No, only if Box 5 is greater than Box 1 of your 1098T may it possibly become taxable. You can include qualified educational expenses and may even qualify for an education tax credit if Box 1 is greater than Box 5, generally. Unless it specifically tells you to report as income, it'd be reported in Personal Income, Other Income, Other Reportable Income, Scholarship Money, Amount.
Ok, so I did get a full tuition scholarship for 3 years. For 2017, tuition billed was about 36,000 and scholarship was 35,000. So, is it that all along, the scholarship I was getting for free tuition for all that money should have been reported as taxable income?
Uh oh. Box 1 says $0 for 2017, box 2 $36,000, box 5 $35,000.....am I in deep trouble?
I see it says on my return "Reconcilation of box 2: amount NOT PAID during 2017 $0, amount actually paid during 2017 $36,000." If that makes a difference.

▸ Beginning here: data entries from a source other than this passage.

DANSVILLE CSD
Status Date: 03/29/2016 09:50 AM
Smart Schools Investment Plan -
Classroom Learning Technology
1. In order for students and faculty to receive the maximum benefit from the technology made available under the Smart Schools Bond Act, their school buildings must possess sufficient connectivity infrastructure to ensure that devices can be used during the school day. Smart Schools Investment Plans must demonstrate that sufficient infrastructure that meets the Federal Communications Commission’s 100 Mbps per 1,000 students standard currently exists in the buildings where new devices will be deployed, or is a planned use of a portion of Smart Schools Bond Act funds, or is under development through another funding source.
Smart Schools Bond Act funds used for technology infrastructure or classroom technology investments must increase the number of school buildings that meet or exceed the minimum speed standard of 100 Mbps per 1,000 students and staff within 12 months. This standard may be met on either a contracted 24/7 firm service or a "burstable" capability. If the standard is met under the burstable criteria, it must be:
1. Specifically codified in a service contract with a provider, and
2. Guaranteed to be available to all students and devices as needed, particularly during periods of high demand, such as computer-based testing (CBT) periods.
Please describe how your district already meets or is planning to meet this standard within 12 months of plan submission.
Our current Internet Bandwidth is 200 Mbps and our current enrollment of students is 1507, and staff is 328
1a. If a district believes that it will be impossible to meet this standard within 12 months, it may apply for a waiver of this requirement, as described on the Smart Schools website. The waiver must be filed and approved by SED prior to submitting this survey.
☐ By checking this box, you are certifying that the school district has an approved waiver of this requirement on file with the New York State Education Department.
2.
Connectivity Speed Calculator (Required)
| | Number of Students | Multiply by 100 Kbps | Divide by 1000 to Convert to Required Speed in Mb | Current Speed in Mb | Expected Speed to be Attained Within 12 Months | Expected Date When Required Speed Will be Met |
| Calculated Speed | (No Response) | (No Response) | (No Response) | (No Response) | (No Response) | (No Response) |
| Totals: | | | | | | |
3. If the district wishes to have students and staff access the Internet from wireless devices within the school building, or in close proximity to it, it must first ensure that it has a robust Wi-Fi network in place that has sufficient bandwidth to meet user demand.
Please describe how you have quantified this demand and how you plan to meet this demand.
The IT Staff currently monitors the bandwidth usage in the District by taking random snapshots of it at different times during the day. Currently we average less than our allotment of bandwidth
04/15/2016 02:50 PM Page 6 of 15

@MichaelG81 So basically my concern is that my 1098-T for 2017 makes it look like I had 35,000 in taxable income since box 1 was 0, when that scholarship definitely went towards tuition as I won it directly through my school and that money never even ended up in my hands. I know it can take the IRS years to investigate something like this so it surely isn't off the table for them, so do you think this is something I should contact my school about at this point to get an amended form?